If the head of the formula is an atom, it's an instruction from 0 to 11.

A formula [0 b] reduces to the noun at tree address b in the subject.

A formula [1 b] reduces to the constant noun b.

A formula [2 b c] treats b and c as formulas, resolves each against the subject, then computes Nock again with the product of b as the subject, c as the formula.

In formulas [3 b] and [4 b], b is another formula, whose product against the subject becomes the input to an axiomatic operator. 3 is ? and 4 is +

A formula [5 b c] treats b and c as formulas that become the input to another axiomatic operator, =.

Instructions 6 through 11 are not strictly necessary for Turing completeness; deleting them from Nock would decrease compactness, but not expressiveness.

[6 b c d] is if b, then c, else d. Each of b, c, d is a formula against the subject. Remember that 0 is true and 1 is false.

[7 b c] composes the formulas b and c.

[8 b c] produces the product of formula c, against a subject whose head is the product of formula b with the original subject, and whose tail is the original subject. (Think of 8 as a "variable declaration" or "stack push.")

[9 b c] computes the product of formula c with the current subject; from that product d it extracts a formula e at tree address b, then computes *[d e]. (9 is designed to fit Hoon; d is a core (object), e points to an arm (method).)

In a formula [10 [b c] d], c and d are computed with the current subject, and then b of the product of d is replaced with the product of c.

[11 b c] is a hint semantically equivalent to the formula c. If b is an atom, it's a static hint, which is just discarded. If b is a cell, it's a dynamic hint; the head of b is discarded, and the tail of b is executed as a formula against the current subject; the product of this is discarded.
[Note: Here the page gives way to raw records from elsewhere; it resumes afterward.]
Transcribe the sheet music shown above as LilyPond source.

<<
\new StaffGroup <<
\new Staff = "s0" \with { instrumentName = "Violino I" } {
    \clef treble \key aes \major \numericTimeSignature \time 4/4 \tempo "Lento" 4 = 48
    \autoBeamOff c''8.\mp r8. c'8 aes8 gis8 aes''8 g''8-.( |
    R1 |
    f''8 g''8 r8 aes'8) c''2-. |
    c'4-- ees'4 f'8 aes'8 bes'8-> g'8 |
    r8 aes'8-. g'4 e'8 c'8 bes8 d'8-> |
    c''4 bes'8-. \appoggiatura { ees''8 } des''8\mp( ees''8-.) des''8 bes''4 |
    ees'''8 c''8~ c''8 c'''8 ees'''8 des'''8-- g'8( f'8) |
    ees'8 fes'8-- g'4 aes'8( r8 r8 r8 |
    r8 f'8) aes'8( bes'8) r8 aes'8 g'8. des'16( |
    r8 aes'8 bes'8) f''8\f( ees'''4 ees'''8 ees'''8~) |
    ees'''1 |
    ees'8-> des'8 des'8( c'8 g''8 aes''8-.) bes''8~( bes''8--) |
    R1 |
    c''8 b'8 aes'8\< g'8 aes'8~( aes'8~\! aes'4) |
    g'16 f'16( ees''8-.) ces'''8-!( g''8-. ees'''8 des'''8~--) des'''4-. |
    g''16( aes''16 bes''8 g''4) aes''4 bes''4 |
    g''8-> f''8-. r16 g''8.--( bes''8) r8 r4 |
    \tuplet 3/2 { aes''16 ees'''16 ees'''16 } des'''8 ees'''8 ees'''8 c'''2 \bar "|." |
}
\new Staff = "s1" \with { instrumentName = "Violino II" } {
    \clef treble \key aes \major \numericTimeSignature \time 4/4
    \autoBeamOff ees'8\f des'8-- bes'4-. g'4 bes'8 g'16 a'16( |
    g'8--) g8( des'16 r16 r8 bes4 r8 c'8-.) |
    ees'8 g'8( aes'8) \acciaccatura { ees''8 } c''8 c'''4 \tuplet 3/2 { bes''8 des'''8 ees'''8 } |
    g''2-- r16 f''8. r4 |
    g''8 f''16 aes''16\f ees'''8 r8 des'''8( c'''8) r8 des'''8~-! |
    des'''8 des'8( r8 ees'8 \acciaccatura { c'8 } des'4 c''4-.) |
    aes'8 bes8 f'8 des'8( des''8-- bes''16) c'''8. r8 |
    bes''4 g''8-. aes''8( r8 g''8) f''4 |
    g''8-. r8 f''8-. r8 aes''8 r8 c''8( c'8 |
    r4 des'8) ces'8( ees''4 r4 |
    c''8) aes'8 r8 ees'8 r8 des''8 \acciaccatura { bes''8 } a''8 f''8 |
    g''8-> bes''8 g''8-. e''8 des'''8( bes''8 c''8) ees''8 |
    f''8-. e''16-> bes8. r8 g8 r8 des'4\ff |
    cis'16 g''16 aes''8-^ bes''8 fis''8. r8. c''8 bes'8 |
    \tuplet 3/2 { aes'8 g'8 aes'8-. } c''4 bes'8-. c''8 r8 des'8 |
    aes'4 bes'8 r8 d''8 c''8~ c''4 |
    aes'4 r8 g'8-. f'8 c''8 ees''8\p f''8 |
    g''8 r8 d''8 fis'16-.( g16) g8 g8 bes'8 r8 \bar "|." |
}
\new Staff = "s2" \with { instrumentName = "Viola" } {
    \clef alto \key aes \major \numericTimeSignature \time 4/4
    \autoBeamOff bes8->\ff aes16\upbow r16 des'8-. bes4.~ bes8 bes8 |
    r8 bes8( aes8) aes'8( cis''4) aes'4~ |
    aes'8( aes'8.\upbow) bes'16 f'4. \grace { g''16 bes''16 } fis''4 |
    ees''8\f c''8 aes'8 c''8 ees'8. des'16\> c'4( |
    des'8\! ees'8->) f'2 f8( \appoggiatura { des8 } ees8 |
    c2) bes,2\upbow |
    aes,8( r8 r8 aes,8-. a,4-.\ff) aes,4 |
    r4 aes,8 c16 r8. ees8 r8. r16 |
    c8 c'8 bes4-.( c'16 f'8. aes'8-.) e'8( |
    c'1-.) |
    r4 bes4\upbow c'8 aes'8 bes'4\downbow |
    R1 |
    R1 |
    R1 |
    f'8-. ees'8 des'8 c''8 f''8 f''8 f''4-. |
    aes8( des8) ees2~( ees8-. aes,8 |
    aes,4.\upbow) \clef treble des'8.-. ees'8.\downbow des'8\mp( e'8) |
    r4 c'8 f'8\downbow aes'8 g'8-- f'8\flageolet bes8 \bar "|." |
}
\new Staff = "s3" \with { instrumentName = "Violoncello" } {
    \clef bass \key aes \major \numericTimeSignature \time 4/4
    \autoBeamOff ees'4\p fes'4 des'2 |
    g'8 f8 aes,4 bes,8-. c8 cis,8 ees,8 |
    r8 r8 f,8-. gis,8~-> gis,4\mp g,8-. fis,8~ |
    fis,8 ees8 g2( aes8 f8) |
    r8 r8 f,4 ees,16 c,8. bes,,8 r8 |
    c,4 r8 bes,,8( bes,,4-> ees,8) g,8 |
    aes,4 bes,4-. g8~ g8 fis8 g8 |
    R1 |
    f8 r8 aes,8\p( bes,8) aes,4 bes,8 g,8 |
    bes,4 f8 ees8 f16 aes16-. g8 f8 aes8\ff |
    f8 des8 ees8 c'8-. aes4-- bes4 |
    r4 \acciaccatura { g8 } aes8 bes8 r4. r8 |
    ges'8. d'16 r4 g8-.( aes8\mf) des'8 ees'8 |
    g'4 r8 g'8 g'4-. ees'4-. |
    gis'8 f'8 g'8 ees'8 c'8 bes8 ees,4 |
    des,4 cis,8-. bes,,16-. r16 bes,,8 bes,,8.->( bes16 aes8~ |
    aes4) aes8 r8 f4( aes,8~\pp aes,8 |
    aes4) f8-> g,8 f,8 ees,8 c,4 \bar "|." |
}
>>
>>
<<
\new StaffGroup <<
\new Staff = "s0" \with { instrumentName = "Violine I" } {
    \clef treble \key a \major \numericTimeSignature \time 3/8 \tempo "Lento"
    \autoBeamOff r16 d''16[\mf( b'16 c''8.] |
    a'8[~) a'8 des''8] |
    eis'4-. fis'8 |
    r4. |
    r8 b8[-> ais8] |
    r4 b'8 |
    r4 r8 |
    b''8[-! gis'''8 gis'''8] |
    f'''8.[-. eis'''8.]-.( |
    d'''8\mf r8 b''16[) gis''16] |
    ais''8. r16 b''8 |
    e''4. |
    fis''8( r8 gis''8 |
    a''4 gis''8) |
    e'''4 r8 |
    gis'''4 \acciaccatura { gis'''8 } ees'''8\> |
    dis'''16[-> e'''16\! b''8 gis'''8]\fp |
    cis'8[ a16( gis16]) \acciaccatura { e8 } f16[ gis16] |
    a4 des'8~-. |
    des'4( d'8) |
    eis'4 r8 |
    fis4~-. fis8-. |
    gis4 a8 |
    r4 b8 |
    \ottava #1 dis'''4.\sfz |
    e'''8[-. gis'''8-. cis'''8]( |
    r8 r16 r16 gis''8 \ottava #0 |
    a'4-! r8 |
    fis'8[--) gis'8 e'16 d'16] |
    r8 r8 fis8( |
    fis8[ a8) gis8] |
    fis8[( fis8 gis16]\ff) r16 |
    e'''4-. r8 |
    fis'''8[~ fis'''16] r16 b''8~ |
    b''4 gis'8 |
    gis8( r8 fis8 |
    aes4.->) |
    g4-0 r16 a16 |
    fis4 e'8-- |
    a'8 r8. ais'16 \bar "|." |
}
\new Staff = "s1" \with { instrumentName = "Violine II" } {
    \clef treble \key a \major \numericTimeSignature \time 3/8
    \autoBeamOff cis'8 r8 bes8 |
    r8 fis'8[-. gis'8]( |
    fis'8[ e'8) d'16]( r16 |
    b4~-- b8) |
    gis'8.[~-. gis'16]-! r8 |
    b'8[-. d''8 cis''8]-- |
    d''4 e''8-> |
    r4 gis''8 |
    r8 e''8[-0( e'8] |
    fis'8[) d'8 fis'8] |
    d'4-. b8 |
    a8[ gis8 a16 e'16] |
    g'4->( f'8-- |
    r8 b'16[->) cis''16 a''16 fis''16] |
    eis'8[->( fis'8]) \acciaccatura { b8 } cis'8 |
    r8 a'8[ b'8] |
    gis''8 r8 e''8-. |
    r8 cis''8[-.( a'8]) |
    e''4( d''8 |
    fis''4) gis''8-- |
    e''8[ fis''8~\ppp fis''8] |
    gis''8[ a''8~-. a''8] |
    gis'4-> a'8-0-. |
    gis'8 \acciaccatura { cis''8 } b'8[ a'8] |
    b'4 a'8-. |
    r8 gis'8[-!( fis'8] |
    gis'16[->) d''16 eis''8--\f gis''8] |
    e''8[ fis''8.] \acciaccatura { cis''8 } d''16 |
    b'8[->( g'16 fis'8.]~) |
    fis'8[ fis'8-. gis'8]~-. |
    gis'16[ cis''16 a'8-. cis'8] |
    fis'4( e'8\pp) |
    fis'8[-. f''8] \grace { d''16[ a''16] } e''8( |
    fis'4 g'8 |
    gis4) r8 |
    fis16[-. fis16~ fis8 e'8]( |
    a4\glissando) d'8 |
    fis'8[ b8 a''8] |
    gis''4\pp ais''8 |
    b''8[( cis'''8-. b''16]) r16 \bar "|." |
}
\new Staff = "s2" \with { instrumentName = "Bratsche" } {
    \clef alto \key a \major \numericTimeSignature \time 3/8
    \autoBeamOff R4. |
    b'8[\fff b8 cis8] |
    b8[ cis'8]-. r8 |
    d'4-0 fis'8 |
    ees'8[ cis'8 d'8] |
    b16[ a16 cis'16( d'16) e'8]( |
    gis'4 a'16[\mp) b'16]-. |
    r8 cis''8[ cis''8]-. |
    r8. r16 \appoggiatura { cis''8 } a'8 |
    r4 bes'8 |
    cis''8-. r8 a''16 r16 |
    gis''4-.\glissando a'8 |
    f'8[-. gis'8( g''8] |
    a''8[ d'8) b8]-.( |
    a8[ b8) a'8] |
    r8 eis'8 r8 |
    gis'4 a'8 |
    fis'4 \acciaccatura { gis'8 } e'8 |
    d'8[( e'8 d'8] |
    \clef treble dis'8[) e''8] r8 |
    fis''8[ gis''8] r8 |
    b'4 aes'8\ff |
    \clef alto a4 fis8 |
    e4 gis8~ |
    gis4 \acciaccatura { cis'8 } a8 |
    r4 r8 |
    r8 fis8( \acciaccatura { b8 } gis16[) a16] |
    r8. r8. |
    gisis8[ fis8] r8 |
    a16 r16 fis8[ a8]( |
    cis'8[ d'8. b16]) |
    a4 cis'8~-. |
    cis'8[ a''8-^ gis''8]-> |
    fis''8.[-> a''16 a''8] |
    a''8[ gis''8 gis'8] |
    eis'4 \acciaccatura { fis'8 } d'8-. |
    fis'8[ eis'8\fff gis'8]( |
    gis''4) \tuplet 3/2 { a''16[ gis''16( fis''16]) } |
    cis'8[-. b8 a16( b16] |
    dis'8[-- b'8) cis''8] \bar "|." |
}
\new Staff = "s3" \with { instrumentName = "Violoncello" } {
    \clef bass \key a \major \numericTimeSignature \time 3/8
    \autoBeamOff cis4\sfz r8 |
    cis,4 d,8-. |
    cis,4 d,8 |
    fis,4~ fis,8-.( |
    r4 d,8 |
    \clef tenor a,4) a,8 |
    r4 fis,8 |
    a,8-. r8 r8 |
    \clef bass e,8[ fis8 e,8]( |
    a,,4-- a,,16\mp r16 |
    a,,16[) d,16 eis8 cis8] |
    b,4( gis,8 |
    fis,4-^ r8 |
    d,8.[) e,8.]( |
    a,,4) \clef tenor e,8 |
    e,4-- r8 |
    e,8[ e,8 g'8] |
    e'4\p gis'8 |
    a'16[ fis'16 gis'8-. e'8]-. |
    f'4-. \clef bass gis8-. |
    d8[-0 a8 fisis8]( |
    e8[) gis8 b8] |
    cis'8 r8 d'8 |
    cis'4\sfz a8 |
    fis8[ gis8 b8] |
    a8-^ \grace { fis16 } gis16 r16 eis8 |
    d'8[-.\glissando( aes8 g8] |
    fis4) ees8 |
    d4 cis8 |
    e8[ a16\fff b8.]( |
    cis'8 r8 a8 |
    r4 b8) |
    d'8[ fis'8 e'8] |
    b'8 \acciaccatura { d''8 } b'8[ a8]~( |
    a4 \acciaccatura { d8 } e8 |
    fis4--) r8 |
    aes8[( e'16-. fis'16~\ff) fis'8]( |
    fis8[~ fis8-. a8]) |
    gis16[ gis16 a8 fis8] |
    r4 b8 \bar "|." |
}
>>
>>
A practical interpreter can do anything with discarded data, so long as the result it computes complies with the semantics of Nock. For example, the simplest use of hints is the ordinary "debug printf." It is erroneous for an interpreter to skip computing dynamic hints; they might crash.

Implementation

The reader might wonder how an interpreter whose only arithmetic operation is increment can ever be practical.

The short answer is that a Nock interpreter doesn't have to use the algorithm above. It just has to get the same result as the algorithm above.

The algorithm for decrementing an atom is to count up to it, an O(n) operation. But if the interpreter knows it's running a decrement formula, it can use the CPU to decrement directly.

Detecting any Nock formula whose semantics match some function, like decrement, is a hard problem. But in practice there is only one decrement we run -- the decrement in the kernel library. Declaring this formula (with a hint, instruction 11 above) and recognizing it is not hard.